Now, imagine a remote control that allows you to walk around BEHIND your students as they watch your brilliantly dorky PowerPoint presentation. You've heard a distressing amount of whispering and giggling from one corner of the room as you've been showing pictures of Lake Titicaca or lecturing on Manhattan Schist. (Or maybe that only happens to me...) You can walk around and stand next to the Giggle Brothers and maybe even lean on the desk between them as you make your next point and effortlessly move on to the next slide.

Remote controls for your computer are reasonably inexpensive - usually under $100. (I got the one I use everyday for about $40 at Radio Shack.) They can range from the really simple to the extremely complex, from unbelievably easy to use to very, very difficult.

I've only tried a few different models - mostly because I really like my original one - a Keyspan PR-US2 Presentation Remote. I really like its simplicity; it has an almost zen-like lack of cool features. It has a left-click button (which corresponds to the left button on your mouse), a right-click button (which opens up all the magic possibilities of right-clicking), a small pad that moves a pointer, much like a mouse, and a laser-pointer.

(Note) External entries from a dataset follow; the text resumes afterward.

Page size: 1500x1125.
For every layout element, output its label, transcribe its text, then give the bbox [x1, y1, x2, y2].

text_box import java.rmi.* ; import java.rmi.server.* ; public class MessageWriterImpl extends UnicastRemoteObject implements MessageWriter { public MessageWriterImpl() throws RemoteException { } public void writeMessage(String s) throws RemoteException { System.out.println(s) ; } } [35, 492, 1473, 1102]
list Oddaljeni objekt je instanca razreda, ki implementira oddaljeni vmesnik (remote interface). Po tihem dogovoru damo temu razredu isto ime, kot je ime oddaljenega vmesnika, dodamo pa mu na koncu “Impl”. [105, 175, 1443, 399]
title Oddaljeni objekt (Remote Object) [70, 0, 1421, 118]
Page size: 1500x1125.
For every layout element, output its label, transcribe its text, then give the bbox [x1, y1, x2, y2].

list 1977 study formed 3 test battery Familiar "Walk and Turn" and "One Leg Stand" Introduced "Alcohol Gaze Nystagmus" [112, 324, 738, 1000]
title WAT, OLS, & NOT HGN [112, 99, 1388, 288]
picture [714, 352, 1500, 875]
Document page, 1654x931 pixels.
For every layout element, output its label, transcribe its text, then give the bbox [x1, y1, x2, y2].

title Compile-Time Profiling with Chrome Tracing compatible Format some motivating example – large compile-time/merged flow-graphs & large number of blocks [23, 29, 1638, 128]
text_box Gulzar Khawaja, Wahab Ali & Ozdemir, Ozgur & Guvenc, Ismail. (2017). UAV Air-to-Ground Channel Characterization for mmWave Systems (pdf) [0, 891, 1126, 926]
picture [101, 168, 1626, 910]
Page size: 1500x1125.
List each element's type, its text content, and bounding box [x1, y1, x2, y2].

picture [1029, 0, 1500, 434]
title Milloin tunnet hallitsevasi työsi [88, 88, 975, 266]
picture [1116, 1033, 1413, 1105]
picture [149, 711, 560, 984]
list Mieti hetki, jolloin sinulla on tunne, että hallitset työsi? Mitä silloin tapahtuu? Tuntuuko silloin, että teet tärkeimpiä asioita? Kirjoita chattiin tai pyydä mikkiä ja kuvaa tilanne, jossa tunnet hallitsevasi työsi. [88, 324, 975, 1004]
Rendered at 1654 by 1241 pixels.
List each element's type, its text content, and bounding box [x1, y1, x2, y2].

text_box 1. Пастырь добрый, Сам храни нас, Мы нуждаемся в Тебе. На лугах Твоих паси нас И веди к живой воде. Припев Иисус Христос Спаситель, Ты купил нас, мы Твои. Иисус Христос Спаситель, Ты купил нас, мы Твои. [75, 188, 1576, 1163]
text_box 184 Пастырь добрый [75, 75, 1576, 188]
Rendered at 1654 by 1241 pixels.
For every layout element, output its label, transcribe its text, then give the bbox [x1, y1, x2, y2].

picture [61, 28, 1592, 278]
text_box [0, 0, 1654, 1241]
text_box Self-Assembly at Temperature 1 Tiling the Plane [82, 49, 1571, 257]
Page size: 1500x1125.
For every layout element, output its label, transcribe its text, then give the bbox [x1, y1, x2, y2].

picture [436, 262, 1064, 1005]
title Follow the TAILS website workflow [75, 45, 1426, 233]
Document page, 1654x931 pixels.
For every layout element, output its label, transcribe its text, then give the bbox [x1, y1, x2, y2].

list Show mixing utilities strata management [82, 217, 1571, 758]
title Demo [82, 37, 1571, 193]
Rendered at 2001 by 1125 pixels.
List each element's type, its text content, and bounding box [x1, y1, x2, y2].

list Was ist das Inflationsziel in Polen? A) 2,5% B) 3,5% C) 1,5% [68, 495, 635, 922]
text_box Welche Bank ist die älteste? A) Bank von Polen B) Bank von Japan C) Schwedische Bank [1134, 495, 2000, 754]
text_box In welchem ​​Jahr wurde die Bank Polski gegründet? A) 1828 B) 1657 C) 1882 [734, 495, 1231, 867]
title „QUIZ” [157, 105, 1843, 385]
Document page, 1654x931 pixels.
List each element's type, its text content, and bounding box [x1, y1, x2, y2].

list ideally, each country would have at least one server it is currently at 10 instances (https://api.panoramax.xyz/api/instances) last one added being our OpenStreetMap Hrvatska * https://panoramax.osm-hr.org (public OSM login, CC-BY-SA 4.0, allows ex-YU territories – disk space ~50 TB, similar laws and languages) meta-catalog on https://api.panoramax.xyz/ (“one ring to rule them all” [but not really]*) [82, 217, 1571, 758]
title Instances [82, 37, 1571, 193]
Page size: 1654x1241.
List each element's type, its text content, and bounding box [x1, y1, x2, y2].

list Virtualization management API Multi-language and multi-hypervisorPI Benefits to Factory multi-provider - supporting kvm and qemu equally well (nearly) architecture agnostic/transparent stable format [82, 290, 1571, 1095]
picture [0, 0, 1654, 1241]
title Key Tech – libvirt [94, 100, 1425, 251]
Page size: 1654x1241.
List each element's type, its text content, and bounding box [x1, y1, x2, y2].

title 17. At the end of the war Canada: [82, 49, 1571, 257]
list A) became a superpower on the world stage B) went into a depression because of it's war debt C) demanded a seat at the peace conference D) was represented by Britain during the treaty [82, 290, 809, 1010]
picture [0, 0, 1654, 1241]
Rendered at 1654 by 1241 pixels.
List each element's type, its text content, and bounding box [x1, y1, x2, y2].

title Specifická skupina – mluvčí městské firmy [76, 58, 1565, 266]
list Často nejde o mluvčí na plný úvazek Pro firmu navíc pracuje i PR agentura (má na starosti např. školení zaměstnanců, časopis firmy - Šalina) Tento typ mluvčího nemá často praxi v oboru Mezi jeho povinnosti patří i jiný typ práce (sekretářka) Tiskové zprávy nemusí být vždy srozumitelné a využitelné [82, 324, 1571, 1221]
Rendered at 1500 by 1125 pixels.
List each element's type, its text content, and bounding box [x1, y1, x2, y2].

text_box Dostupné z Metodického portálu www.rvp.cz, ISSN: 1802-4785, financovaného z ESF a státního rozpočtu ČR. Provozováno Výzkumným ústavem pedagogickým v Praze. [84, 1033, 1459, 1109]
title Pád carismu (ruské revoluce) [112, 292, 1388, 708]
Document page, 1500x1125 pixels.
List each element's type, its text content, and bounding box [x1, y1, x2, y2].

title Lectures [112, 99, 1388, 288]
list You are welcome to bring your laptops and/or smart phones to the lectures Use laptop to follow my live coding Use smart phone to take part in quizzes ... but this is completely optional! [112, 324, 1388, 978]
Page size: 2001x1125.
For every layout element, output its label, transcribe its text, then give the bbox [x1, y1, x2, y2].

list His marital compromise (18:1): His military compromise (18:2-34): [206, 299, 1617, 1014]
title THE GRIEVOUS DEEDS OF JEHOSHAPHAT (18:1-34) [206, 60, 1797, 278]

I like it - aside from the laser-pointer, it doesn't do anything a mouse doesn't do, but it is basically idiot-proof, which is pretty much what I want it to be proof against. The downside of this particular model is that the mousepad is twitchy and takes some getting used to.

Okay, a LOT of getting used to.

The weird thing is, having put in the effort of learning how to use my twitchy little blue button (Okay - that sounds a little dirty, but it is better than the word "knob", which is the only other one that springs to mind.) I really don't feel as comfortable using the other, theoretically more user friendly models I've tried.

There are rumors though, of a new remote that is sleek, exotic, sexy and sophisticated - in other words, everything I'm not and would like to be. There have been press releases. There have been reports on technology podcasts. I covet this remote. Tragically, it doesn't seem to exist yet.